Still, though, read from our own past experience in Vietnam, it seems a logical, if culturally-derived, reading.  I am not at all sure that Balaban would read the poem in the same way.
    I have not spoken of Balaban’s translations as apt or scholarly.  That doesn’t matter.  The few poems I have translated from the Vietnamese printed next to his translations seem beautifully realized in English, the poetry translating as well as possible between the two languages.  With translations from Vietnamese, we will always miss some of the original music:  the interplay of the tonalities of the language, the basic music of the syllables . . . the rising and falling of monosyllabic tones.  What Balaban gives us, instead of individual tones in syllables, is a fine sense of that other kind of tone, tonal sensitivity, that informs the music of these poems.
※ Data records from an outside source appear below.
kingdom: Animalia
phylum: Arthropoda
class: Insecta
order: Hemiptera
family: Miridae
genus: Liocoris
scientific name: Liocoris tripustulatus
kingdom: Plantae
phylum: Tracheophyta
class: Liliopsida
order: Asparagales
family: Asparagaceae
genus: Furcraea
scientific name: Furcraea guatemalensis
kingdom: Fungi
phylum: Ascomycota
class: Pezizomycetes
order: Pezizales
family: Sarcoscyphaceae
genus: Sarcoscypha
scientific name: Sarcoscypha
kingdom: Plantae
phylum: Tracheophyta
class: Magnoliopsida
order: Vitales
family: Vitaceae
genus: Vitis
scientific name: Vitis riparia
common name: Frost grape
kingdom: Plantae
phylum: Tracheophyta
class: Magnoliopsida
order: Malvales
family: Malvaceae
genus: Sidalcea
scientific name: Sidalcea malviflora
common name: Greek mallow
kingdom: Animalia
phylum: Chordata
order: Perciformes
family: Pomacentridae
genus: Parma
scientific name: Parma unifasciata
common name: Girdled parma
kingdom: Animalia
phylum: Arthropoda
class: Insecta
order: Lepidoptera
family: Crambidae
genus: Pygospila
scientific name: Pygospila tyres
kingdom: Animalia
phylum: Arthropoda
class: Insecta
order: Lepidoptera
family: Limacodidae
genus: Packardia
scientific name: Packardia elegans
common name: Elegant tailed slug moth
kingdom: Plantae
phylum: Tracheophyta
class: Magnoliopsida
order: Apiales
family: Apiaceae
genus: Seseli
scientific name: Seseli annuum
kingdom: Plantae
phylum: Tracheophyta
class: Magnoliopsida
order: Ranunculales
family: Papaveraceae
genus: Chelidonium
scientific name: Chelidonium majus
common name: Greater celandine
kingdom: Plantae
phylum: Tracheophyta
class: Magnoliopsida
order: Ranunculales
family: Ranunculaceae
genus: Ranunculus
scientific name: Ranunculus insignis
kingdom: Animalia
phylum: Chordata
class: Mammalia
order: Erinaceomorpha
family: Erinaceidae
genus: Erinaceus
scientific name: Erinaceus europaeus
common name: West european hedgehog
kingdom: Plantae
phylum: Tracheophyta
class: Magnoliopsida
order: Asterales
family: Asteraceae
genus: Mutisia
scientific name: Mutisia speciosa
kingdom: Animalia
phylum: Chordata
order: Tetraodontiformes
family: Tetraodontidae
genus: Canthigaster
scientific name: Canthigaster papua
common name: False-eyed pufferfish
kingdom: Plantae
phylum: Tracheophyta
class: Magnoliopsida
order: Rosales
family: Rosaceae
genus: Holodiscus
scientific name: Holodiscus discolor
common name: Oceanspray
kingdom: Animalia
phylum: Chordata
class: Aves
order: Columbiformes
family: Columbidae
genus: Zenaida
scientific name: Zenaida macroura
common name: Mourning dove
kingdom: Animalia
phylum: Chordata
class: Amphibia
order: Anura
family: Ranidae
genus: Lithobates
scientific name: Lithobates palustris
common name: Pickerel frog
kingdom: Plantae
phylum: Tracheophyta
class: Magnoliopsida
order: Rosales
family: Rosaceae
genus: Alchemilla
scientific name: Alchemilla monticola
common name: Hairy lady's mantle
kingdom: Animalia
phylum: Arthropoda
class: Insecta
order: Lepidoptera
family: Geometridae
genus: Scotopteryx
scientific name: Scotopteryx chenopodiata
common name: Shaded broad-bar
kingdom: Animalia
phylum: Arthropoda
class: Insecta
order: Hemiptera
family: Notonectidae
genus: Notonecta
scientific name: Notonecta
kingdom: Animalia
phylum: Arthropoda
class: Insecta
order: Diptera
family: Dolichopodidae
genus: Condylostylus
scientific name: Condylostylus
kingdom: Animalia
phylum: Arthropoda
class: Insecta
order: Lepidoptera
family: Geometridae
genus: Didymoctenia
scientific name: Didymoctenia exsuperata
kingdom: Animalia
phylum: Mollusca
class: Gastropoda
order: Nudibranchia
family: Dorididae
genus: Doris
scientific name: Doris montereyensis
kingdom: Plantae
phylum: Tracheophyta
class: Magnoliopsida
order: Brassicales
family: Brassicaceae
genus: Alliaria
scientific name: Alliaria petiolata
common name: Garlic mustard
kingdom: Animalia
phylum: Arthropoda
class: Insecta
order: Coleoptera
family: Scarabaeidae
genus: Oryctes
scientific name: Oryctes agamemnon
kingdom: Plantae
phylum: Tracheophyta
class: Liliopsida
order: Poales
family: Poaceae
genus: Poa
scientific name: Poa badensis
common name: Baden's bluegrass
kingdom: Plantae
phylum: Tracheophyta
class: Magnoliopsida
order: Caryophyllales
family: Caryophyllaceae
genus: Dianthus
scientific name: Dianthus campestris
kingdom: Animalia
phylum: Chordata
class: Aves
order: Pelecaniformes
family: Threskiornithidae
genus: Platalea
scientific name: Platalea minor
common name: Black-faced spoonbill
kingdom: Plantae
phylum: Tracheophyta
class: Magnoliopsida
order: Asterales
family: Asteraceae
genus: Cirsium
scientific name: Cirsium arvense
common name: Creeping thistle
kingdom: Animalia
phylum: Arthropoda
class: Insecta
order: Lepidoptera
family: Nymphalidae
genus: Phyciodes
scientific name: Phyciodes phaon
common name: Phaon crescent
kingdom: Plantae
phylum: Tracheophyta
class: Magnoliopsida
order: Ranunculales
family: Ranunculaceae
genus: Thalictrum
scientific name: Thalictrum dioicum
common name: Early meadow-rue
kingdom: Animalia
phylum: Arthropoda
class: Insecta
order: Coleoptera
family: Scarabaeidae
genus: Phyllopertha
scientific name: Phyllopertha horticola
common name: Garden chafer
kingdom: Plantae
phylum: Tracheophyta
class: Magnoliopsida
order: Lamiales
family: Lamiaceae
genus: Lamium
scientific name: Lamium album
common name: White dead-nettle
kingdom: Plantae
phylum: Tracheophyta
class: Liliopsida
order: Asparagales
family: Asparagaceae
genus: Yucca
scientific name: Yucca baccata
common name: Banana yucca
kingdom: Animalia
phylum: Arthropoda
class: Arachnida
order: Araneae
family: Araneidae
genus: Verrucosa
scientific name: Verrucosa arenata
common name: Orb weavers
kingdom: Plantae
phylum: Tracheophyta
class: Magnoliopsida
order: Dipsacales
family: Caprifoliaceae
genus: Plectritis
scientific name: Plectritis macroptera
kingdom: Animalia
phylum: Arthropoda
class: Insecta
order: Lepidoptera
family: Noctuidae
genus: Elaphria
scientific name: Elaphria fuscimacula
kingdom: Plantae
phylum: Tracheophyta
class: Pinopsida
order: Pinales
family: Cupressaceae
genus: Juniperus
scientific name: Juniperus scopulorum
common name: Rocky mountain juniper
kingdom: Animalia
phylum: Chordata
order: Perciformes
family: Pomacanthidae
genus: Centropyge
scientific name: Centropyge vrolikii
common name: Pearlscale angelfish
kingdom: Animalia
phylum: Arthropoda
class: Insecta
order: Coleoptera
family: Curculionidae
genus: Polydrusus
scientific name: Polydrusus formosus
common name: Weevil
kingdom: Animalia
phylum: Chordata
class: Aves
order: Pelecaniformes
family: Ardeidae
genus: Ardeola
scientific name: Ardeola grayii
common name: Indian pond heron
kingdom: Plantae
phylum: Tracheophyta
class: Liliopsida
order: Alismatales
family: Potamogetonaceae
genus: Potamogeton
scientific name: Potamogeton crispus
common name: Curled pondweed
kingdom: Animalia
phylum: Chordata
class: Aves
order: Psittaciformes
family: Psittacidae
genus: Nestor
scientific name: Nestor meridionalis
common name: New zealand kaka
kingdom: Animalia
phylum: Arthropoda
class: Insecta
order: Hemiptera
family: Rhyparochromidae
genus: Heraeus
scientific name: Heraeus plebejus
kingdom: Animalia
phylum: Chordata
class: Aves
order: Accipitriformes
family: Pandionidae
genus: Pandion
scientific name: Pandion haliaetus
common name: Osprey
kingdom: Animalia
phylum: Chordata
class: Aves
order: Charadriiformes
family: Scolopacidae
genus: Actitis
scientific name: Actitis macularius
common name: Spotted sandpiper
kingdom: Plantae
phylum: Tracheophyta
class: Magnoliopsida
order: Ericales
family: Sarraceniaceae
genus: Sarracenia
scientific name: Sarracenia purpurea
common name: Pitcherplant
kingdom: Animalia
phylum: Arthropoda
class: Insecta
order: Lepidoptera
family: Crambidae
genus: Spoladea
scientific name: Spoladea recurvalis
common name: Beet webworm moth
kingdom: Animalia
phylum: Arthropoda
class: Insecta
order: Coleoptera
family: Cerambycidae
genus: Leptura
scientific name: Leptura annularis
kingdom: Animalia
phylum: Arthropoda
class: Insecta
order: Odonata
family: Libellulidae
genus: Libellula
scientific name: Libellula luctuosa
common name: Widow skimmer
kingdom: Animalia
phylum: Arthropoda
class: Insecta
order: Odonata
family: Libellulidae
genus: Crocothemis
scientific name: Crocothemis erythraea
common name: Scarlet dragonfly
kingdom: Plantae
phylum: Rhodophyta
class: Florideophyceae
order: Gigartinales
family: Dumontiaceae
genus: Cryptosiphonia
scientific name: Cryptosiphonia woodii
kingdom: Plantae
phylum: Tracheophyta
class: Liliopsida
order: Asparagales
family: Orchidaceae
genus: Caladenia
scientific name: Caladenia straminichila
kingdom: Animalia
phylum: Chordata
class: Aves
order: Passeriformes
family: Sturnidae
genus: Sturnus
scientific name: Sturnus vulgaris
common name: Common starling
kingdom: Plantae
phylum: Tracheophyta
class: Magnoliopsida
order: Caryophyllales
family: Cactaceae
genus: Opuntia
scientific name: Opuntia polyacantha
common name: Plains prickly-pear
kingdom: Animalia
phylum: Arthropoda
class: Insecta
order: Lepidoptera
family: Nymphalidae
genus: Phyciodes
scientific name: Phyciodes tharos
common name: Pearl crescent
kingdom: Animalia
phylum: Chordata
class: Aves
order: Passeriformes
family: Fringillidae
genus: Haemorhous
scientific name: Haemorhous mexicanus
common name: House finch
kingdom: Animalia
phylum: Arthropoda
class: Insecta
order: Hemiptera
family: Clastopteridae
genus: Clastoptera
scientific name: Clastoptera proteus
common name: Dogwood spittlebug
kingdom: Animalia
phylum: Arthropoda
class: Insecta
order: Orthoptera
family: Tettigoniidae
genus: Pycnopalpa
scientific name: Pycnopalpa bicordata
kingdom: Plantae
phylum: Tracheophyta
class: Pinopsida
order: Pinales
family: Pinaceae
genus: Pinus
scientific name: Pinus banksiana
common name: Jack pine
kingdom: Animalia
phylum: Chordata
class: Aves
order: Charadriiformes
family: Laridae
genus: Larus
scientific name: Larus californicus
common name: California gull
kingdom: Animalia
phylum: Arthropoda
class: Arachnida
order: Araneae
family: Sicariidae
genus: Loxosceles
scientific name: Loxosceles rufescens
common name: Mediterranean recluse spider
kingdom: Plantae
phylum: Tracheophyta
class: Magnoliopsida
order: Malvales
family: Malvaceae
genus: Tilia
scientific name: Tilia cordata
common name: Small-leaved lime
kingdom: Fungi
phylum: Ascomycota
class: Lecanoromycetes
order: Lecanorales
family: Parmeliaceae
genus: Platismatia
    As a veteran of that war, a person who has written his own poems about that divisive war, I am grateful to John Balaban for taking us deeper into the populated landscape of its own culture.  That’s something no one else has done so well in so many fine books.  In Vietnam:  a Traveler’s Literary Companion, Balaban introduces the stories by saying that “The Vietnamese condition is too large and complex  to see it solely through the dark lens of the recent war, although inevitably the war echoes in some of the tales told here . . ..”  He ends the preface with a translation of a Vietnamese proverb: “Go out today and return with a basket full of wisdom.”   For readers interested in Vietnam, interested enough that simply reading about American experiences in the too-long war cannot be enough, John Balaban’s own poetry and prose and his translations from the Vietnamese are essential.